Teens and Technology: Why Your Child Spends So Much Time Online
It’s a common sight these days to see young people glued to their smartphones, tablets, and assorted other electronic devices–and that continues to confuse and worry many parents. Why do teenagers text their friends instead of talking to them when they’re in the same room? Are they addicted to technology? How are they going to get into college if they’re always so distracted? These are just a few of the questions that the prominent social media scholar danah boyd has frequently encountered from concerned adults, and such attitudes often permeate parenting guides and journalistic accounts of teenagers’ relationships with technology. In the newly released It’s Complicated: The Social Lives of Networked Teens, boyd utilizes eight years of research and her background in technology to assess the anxieties surrounding teenagers’ use of social media. She makes a compelling case that, despite an environment of rampant fear-mongering, technology can actually empower teenagers to become informed and engaged citizens through their online interactions. boyd begins by pointing out that history is rife with examples of hand-wringing at the arrival of any new technology: when the sewing machine was invented, people feared the sexual implications of women moving their legs up and down; when the Walkman came along, it was seen as a malicious device that would cause people to stop communicating with each other. Then there were also the new genres of media such as comic books, penny arcades, and rock-and-roll music, which were believed to be gateways to hooliganism. Given this history, then, we should take such episodic moral panics with a grain of salt, boyd argues. Instead, it would benefit parents to consider their children’s underlying motivation for being tied to their iPhone 24/7: the desire for social connection.
Most teens are not compelled by gadgetry as such–they are compelled by friendship. The gadgets are interesting to them primarily as a means to a social end. Furthermore, social interactions may be a distraction from school, but they are not a distraction from learning. Keeping this basic social dynamic firmly in view makes networked teens suddenly much less worrisome and strange. […] Teens often want to be with friends on their own terms, without adult supervision, and in public. Paradoxically, the networked publics they inhabit allow them a measure of privacy and autonomy that is not possible at home where parents or siblings are often listening in. […] Although many adults think otherwise, teens’ engagement with public life through social media is not a rejection of privacy.
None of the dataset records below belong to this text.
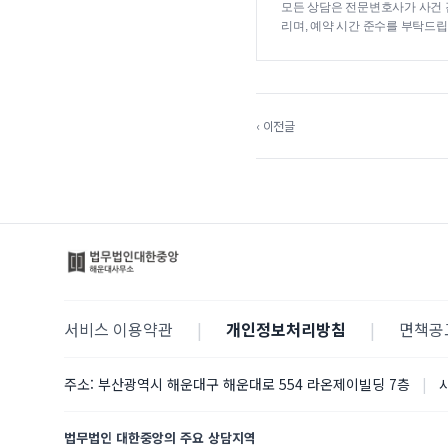
모든 상담은 전문변호사가 사건 
리며, 예약 시간 준수를 부탁드립
‹ 이전글
서비스 이용약관
|
개인정보처리방침
|
면책공
주소:
부산광역시 해운대구 해운대로 554 라온제이빌딩 7층
|
법무법인 대한중앙의 주요 상담지역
Teens may wish to enjoy the benefits of participating in public, but they also relish intimacy and the ability to have control over their social situation.
Considered in this light, the puzzling sight of teenagers who seem surgically attached to their devices turns out not to be so strange after all: it is simply the modern manifestation of an age-old need to stay connected. It’s Complicated is full of other such insights into the lives of teenagers in a digital world, helping parents, teachers, policy-makers and journalists to understand the deeper motivations for what otherwise appears to be a shallow interaction with electronic objects. With sociological nuance and a journalistic flair, boyd unravels the complicated realities of teenage life, ultimately offering the reassuring conclusion that the kids are really quite all right.